| Trecho para leitura |
No cenário de aceleração, a prioridade foi dada para a alteração dos fluxo escolar e da aprendizagem, com o objetivo de melhorar as médias nacional para os exames de qualidade do ensino, o Ideb. Metas que tratam da valorização e qualificação dos professores, por exemplo, continuam não ganhando relevância entre as novas regras do sistema educacional.
“Há um horizonte muito incerto, reforça o professor Raphael Bueno. O receio já é evidente, hoje, no registro da queda do número de inscritos no Enem e outros processos de entrada de estudantes no ensino superior, especialmente os negros e matriculados em escolas públicas. Essa população já sente na pele e no cotidiano os efeitos da precarização do ensino público. O que justifica a necessidade de repensar as razões que levam às reformas.
Estudo
As intenções inseridas na BNCC precisam ser avaliadas a fundo. A pergunta sobre “qual estudante pretende-se formar” é central na argumentação de Raphael Bueno, para quem o currículo não é um documento neutro, ao refletir, na verdade, relações de poder, de classe e hegemonia, revelando-se como conflito. Neste contexto, ele defende a necessidade de encarar a questão da autonomia das escolas e do protagonismo juvenil. Pensar a escola e o currículo como um todo.
Os defensores dos conteúdos apostam na eficiência de uma formação voltada para o mercado de trabalho. É a continuidade de propostas que começaram a ser levadas adiante na década de 1990, período em que o capitalismo global se sentiu confortável para expandir propostas de liberalização irrestrita dos mercados. O modelo enfatiza temas relacionados com competências e habilidades e pensa a necessidade de fortalecer a formação voltada para demandas produtivas.

| Tarefas a fazer |
a. Responda com base no texto sobre a BNCC:
(i) Como o texto descreve o Ideb?
(ii) Segundo Raphael Bueno, o que o currículo reflete?
(iii) Em que década começaram as propostas de formação voltada para o mercado de trabalho?
b. Escreva a continuação do texto sobre a BNCC a partir da última frase apresentada.
O material não tem relação com o texto sobre a BNCC.

| Registros do conjunto |
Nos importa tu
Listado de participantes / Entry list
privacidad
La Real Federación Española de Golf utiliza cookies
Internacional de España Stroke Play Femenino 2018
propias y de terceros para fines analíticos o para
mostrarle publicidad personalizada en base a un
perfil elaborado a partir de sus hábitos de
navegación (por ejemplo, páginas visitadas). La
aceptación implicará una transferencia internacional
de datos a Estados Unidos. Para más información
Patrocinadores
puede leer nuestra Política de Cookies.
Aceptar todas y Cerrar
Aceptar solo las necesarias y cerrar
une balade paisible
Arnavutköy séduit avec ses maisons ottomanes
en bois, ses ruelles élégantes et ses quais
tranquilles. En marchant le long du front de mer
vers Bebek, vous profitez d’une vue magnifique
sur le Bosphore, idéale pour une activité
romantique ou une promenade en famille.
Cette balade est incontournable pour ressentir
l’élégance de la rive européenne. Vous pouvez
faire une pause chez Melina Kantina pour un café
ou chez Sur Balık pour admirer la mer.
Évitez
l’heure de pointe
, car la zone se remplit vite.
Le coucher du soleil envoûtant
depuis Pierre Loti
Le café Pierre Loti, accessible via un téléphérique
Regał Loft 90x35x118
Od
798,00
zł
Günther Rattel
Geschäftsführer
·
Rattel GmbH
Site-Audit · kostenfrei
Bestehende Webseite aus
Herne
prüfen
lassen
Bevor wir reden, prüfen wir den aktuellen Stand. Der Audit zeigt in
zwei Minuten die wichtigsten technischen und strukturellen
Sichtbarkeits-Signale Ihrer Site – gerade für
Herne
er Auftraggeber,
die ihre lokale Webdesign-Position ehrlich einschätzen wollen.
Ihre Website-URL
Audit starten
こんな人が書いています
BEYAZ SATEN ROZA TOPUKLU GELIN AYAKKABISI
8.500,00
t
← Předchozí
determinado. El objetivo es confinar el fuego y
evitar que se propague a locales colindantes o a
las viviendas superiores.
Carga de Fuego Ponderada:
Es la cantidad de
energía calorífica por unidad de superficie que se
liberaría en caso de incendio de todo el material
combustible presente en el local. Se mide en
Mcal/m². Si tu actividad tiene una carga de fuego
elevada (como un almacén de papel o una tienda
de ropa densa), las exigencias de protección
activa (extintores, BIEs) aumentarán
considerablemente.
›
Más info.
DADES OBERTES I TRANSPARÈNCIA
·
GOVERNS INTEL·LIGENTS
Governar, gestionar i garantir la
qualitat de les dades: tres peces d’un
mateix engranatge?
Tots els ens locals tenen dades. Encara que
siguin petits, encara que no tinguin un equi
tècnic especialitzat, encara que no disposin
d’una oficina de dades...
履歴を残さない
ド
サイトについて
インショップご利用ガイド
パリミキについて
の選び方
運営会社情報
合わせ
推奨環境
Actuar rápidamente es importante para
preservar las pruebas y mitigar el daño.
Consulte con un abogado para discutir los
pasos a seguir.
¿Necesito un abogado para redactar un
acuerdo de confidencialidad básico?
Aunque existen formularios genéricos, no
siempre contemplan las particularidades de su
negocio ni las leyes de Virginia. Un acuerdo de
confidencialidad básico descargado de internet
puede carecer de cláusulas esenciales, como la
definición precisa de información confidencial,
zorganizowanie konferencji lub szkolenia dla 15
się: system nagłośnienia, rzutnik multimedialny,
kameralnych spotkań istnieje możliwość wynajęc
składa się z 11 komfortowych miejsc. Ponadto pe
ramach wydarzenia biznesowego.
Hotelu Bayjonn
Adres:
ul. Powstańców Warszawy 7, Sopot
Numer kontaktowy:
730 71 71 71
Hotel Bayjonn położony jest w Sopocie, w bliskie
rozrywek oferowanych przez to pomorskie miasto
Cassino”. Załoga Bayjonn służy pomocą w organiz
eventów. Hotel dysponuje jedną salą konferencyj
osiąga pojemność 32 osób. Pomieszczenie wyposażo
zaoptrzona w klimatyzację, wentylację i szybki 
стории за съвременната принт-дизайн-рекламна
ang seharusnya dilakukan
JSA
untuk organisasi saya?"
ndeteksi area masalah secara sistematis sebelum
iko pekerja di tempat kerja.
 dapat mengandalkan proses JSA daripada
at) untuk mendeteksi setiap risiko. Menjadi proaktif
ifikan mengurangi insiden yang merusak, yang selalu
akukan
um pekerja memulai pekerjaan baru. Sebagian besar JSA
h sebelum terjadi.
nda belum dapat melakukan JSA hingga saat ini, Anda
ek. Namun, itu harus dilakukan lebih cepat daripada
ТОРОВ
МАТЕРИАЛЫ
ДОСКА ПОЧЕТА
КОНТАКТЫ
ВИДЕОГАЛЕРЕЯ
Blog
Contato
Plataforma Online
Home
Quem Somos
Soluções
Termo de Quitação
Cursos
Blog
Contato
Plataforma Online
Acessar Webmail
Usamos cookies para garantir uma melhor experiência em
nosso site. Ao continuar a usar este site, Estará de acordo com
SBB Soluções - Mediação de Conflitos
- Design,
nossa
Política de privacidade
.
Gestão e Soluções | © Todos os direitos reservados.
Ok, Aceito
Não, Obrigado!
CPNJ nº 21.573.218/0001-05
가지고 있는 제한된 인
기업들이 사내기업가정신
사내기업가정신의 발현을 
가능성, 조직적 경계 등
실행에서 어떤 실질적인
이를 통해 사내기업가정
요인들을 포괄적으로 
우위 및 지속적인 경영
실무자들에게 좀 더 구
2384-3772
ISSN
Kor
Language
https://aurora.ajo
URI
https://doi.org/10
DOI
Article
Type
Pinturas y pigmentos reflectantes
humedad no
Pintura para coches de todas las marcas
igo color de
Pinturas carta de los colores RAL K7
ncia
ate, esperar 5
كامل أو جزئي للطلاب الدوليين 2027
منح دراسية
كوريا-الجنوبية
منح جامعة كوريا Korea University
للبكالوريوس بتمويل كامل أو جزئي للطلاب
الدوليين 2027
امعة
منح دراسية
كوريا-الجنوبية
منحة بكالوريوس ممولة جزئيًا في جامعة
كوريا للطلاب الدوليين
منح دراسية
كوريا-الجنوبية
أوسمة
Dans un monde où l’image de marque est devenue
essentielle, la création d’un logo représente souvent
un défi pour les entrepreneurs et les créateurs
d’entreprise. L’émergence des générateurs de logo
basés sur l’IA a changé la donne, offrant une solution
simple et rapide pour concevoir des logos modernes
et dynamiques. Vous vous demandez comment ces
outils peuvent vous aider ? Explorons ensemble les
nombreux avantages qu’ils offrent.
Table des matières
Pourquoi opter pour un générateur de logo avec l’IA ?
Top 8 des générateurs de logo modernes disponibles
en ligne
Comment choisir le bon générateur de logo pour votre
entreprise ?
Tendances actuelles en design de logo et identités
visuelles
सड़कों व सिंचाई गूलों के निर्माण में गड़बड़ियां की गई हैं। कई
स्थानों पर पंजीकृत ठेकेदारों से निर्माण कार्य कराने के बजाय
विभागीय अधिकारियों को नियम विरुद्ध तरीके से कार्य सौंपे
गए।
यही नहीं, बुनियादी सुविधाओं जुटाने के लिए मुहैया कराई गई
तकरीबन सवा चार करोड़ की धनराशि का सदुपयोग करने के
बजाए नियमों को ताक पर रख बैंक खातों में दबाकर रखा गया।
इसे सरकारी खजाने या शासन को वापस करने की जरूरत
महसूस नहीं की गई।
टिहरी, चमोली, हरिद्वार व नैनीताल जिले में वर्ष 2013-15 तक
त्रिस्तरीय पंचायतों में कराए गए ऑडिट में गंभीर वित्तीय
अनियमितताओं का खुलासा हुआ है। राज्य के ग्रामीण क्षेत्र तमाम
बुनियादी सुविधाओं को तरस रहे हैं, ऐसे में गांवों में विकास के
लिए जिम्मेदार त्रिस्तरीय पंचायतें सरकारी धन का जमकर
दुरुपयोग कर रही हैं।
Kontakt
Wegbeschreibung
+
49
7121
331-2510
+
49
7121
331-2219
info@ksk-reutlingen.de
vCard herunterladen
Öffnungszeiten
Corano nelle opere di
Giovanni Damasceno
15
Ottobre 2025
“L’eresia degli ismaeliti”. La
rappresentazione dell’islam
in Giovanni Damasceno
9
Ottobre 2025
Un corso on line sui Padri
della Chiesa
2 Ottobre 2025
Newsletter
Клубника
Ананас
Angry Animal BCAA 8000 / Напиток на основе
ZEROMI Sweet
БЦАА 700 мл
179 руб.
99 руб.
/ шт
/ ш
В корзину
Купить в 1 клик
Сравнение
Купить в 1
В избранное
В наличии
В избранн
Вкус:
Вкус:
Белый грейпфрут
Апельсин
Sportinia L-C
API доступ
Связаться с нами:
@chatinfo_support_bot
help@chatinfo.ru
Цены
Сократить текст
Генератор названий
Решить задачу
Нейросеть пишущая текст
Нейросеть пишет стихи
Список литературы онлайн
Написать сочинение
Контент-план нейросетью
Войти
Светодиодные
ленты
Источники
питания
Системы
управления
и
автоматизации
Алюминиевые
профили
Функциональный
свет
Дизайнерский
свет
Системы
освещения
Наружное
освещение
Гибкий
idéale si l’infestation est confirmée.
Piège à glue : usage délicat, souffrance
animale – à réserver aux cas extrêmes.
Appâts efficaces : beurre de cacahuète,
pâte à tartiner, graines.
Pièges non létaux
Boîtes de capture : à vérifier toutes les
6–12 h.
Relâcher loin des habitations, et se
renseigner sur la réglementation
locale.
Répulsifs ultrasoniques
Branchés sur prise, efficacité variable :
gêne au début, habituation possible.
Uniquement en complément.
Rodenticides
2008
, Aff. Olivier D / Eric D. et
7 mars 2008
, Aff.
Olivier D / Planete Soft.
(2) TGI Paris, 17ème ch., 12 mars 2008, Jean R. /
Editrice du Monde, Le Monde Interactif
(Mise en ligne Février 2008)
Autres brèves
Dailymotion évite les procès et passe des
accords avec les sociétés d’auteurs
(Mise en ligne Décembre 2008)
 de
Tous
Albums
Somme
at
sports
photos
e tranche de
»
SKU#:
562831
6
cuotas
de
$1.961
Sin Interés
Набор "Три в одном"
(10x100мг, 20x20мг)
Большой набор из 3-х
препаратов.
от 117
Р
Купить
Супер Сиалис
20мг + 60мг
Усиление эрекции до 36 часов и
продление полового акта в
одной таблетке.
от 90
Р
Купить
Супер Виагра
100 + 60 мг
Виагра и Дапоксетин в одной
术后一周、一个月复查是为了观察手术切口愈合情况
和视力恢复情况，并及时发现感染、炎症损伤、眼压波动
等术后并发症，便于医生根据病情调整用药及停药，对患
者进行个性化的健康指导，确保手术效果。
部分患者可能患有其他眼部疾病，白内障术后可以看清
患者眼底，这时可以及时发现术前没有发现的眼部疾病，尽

| Respostas em ordem |
a.
(i) Como os exames de qualidade do ensino.
(ii) Relações de poder, de classe e hegemonia.
(iii) Na década de 1990.

b.
“A mesma solução de tentar inserir ensino profissionalizante em escola básica já foram tentadas”, reforça o professor. Não há novidade. Há uma repetição de soluções fracassadas. A diferença agora é a existência de novos discursos das reformas determinadas por grupos empresariais, como o discurso do protagonismo infanto-juvenil, o conceito distorcido de projeto de vida, o empreendedorismo, como apologia de trabalhadores precários, que vai se empregar em uma sociedade que está cada vez mais com problemas de geração de emprego, jovens que não trabalham, nem estudo.
Para o professor, há uma estratégia de fuga do essencial, que deveria ser a valorização da educação. A reforma curricular deveria ser, em tese, instrumento de uma forma de gestão, com prioridades para o investimento em democratização das escolas, destinação de recursos materiais, valorização do profissional de educação participação da comunidade escolar nas decisões.
Mas o que acontece, na prática, é que as mudanças jogam novas responsabilidades para os servidores públicos. Para os professores, a escola deixa de lidar com problemas sociais, que é uma questão real, especialmente para atua em redes públicas, e passa a ser uma questão de currículo. Há um novo contexto de exigências e o currículo é reduzido a um instrumento de gestão.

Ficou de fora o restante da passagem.